# I know you will be interested in this clip.



## rayrecrok (Nov 21, 2008)

Hi.

Watch >this< carefully and I will ask you questions about it.

ray.


----------



## tonyt (May 25, 2005)

Wasn't he the script writer for Back To The Future?


----------



## bmb1uk (Jul 8, 2009)

cannt wait for the technical part :lol:


----------



## steco1958 (Mar 5, 2009)

All plain english,,,whats the problem


----------



## cabby (May 14, 2005)

is he a cousin of Arthur English. :lol: :lol: 

cabby


----------



## locrep (Dec 5, 2011)

Now all you Fiat drivers with comformatic boxes can now understand how it works..

Dave.


----------



## tonyt (May 25, 2005)

cabby said:


> is he a cousin of Arthur English. :lol: :lol:
> 
> cabby


Nah - Stanley Unwin's brother


----------



## pippin (Nov 15, 2007)

I am very annoyed that he stole my patent for the device - I worked on it for years and he takes all the credit!

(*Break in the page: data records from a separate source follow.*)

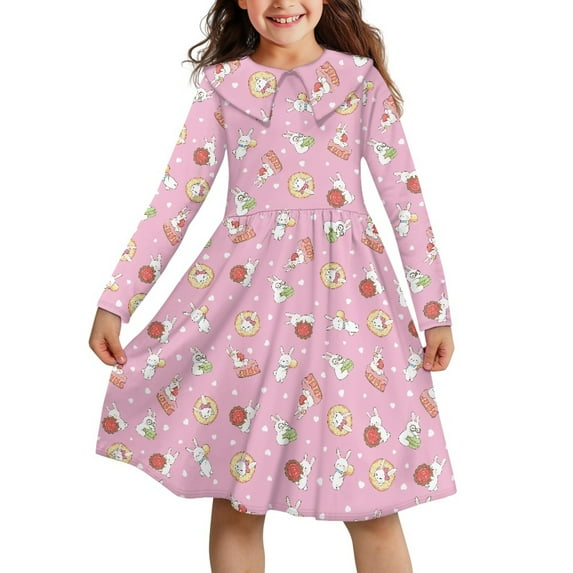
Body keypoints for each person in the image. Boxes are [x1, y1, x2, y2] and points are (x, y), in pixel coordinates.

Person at [89, 1, 456, 571]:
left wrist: (434, 312)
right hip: (243, 313)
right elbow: (175, 198)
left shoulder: (360, 82)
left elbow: (405, 201)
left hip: (352, 314)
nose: (283, 2)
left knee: (373, 502)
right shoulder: (222, 86)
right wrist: (117, 301)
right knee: (238, 499)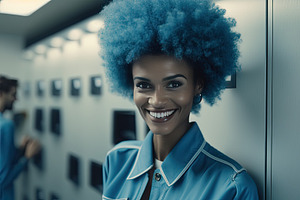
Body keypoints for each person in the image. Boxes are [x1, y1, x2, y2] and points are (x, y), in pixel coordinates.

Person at [99, 0, 259, 199]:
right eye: (143, 85)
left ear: (198, 84)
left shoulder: (231, 186)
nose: (157, 101)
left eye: (173, 84)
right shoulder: (117, 160)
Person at [0, 75, 41, 200]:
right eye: (13, 94)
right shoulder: (6, 125)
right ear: (1, 94)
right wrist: (26, 158)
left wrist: (19, 150)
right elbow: (3, 180)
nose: (16, 99)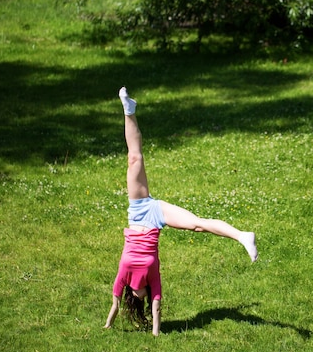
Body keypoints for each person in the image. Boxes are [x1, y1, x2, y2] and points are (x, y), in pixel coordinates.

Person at [104, 87, 258, 336]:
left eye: (136, 294)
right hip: (155, 220)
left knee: (134, 158)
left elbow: (114, 303)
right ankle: (242, 236)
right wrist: (155, 333)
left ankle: (128, 109)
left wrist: (108, 323)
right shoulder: (152, 281)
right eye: (141, 295)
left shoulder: (124, 278)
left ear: (133, 295)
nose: (139, 292)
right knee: (197, 225)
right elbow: (157, 306)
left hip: (139, 210)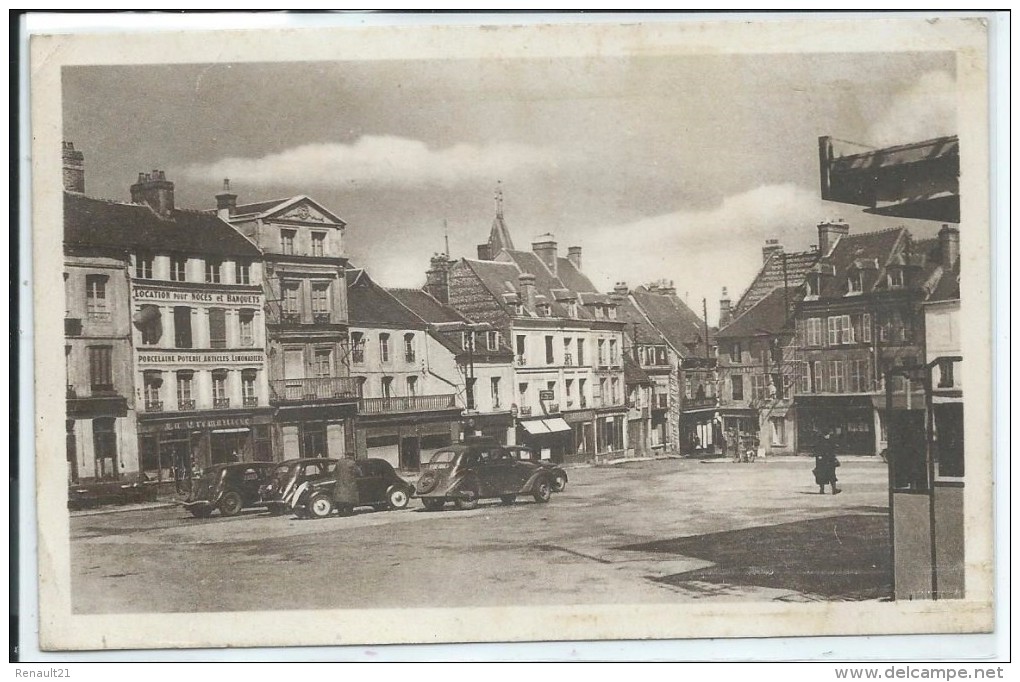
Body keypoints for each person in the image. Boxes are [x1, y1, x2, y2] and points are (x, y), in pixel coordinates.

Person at [813, 430, 840, 494]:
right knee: (821, 475)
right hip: (822, 460)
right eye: (828, 434)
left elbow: (833, 449)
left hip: (829, 460)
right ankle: (822, 490)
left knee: (832, 474)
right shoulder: (820, 441)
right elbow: (816, 450)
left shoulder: (830, 440)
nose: (828, 436)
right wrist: (819, 456)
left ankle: (834, 489)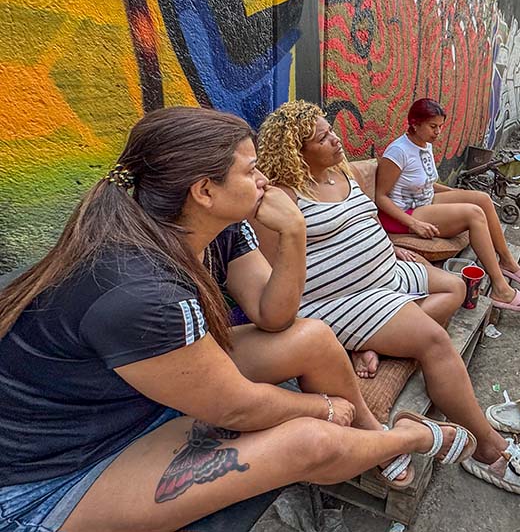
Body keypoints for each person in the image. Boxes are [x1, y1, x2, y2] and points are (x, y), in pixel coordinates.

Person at [0, 107, 477, 532]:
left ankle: (375, 438)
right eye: (251, 171)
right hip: (52, 474)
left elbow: (274, 317)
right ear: (205, 190)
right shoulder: (138, 290)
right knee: (310, 443)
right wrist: (322, 409)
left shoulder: (218, 229)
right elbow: (236, 409)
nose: (265, 179)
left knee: (313, 337)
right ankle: (410, 435)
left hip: (133, 398)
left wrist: (293, 232)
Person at [254, 100, 520, 495]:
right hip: (342, 298)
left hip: (385, 273)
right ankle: (488, 448)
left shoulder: (340, 172)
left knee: (456, 286)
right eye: (323, 137)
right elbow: (282, 273)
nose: (336, 138)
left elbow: (364, 219)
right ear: (296, 150)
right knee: (434, 340)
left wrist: (390, 246)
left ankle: (375, 344)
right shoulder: (279, 198)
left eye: (331, 129)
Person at [373, 98, 520, 312]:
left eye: (441, 126)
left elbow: (429, 184)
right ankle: (500, 288)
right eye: (433, 126)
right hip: (404, 214)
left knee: (481, 198)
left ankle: (507, 262)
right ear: (414, 123)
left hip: (424, 201)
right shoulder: (398, 151)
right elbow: (380, 196)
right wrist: (413, 223)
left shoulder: (424, 144)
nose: (438, 132)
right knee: (473, 214)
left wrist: (459, 194)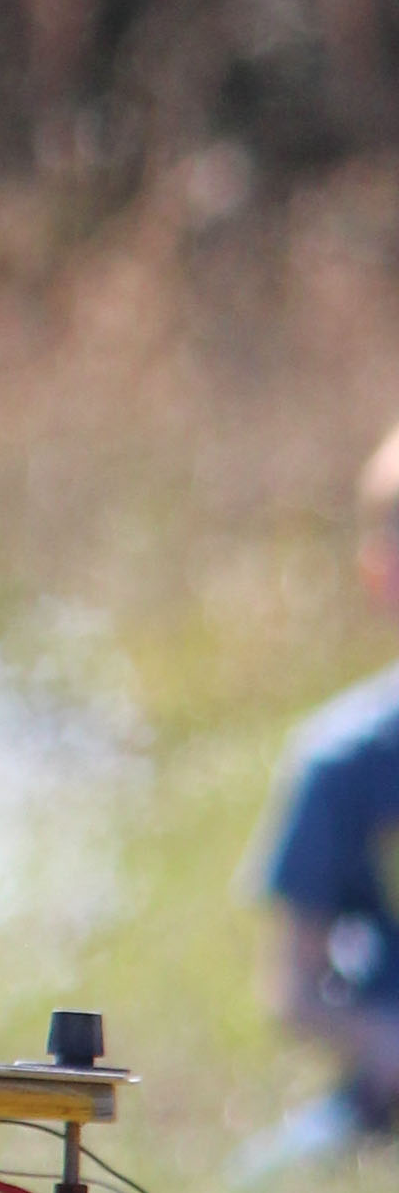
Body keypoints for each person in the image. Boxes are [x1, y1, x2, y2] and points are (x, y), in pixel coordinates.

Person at [241, 421, 399, 1173]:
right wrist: (382, 1040)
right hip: (385, 1102)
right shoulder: (344, 762)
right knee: (259, 1179)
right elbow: (294, 990)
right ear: (380, 572)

By the way, does that avatar of bmb1uk appear to be 3D to anyone else?


----------



## rayrecrok (Nov 21, 2008)

Hi.
To make it a little clearer, you can see with this excellent video of a working machine and how you are guided through all the components and their uses..

I am sure you will find >this< very informative.

ray.


----------